Continuing to screenprint with iron sulphate and tannin pastes - alongside a blackberry Procion paste.   Overlapping the inks and images to frame transfer prints and half tone photographs.  I had pre-treated the  cotton with soda ash which scorches under the heat press giving an ethereal border to the transfer prints.  I need to add text but it has to be complement the aged effect of the dyes.  I am cooking up some tea bags, ground coffee and cotton to see if I can achieve some subtle lettering.
I want to further investigate half tones and metal dyes for their textural and tonal qualities.  Maybe that will have to wait for the next unit.

Peter Blake exhibition

Yesterday I went to see a Peter Blake exhibition in Norwich.  This silkscreen print of Chuck Berry features a diamond dust guitar.  Chuck Berry was such a wild musician, I think this image captures his confrontational character and musicality with its bling, direct eye contact and pose.

I am especially interested in Peter Blake's pop art.  An iconic image of his (not in the exhibition unfortunately) is On the Balcony, an oil painting on canvas.  The collage effect - which includes imagery from art, photographs, badges, magazines and advertising - is a theme of Peter Blake's narrative work.  

print shop day



turday, 1 December 2012
Yesterday we had an induction in the Constructive Textiles studio - using digital embroidery and digital knitting machines.  I can see potential for using both these techniques for Text in Textiles.
  I love the provocative knitted work of Lisa Anne Auerbach. 

 
Tacey Emin Quilt
 


I am going to experiment with applique this weekend.
What do you do when you know that what you are doing isn't right?  Plough on until it falls into place!  I think the tablecloth may have fallen into place!!  Printing in the printroom yesterday - I knew that my tablecloth ideas were dull and flat but the problem wasn't the images.

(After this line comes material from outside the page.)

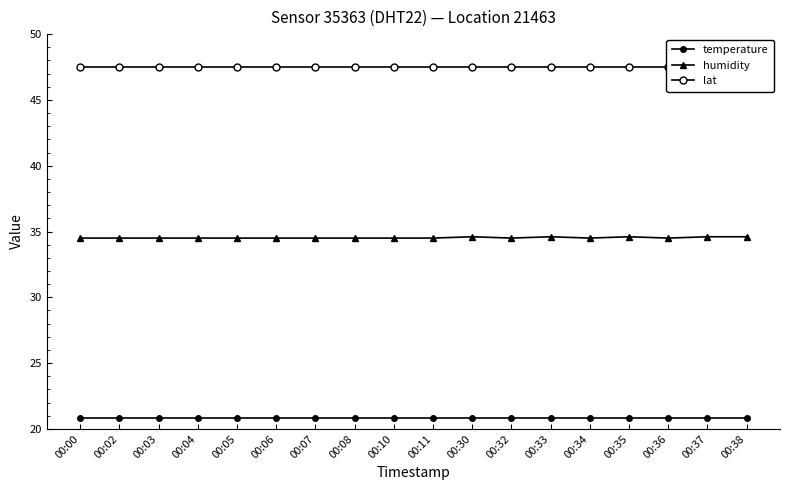

How many categories are shown in the chart?

18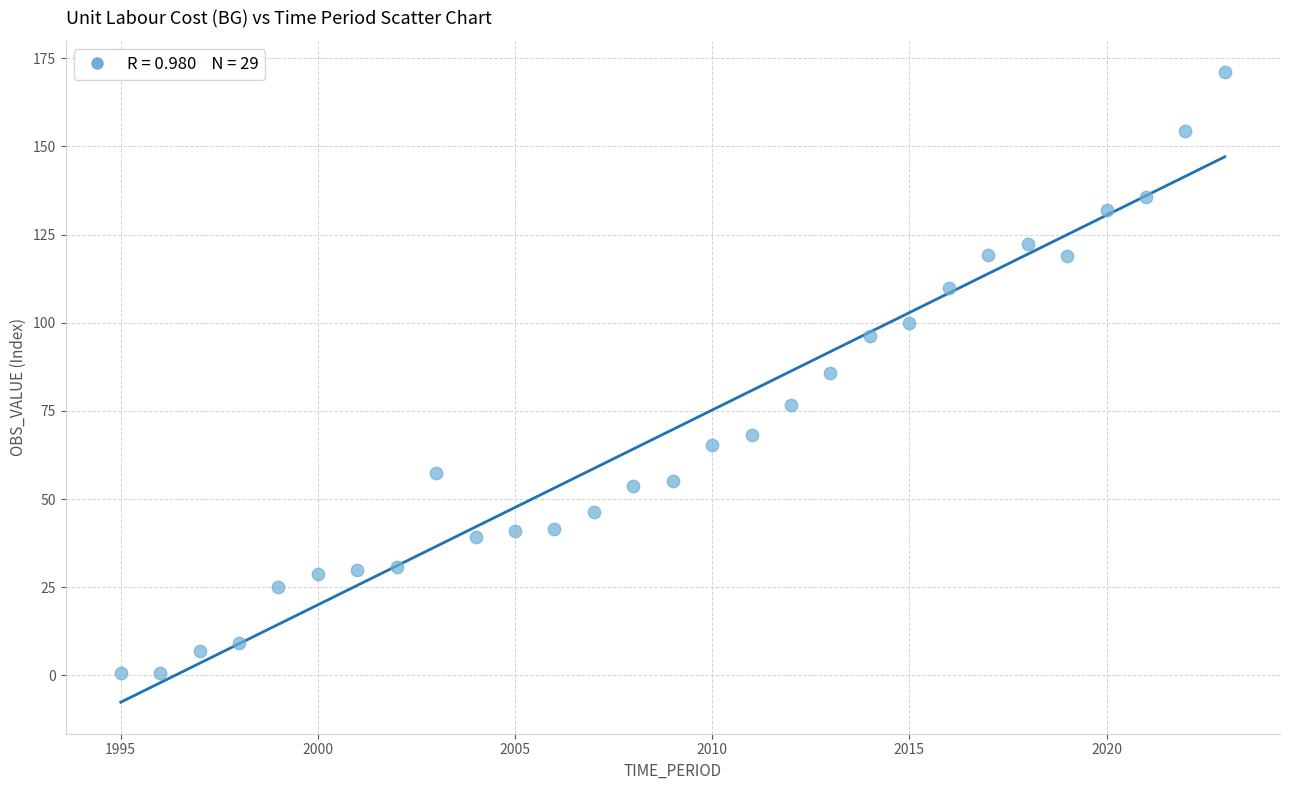

What is the range of Y values (max minus min)?

170.5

 This is a screenprinted half tone photograph.  I like the wistful quality of the image and the darkness of the print.

I experimented with dyeing and devore - with mixed results.

But still the problem of the 'look' of the tablecloth.  This morning a solution came to me.  A couple of comments were made about my handstitched grids on the tablecloth.  How could I incorporate those?  

I could create the images as 'samples' (screenprinting, stitch, transfer prints etc) and  stitch and/or pin (safety pins) those samples onto the tablecloth - giving a real album/badges/snapshot appearance and energy.

I have spend many hours puzzling over the tablecloth, this idea solves many problems.  I can be quite experimental with the samples because they will be smaller, easier to work into with multiple processes, cheaper, more expendable.  Finally, the recipients can pick and choose their prefered  images.  I am really excited and enthused.

Today I watched an extraordinary film called Pop Goes the Easel.  It’s a black and white tv documentary by Ken Russell about 4 British Pop Artists in 1962 – Peter Blake, Peter Phillips, Pauline Boty and Derek Boshier. 

It is extraordinary because Ken Russell was a flamboyant film maker and he features the artists’ lives, influences  and their art.

The film was shot just before the Beatles became famous. It made me think that 1962 (I was age 12 then) was another world – and yet - it was no different – except we have colour television now.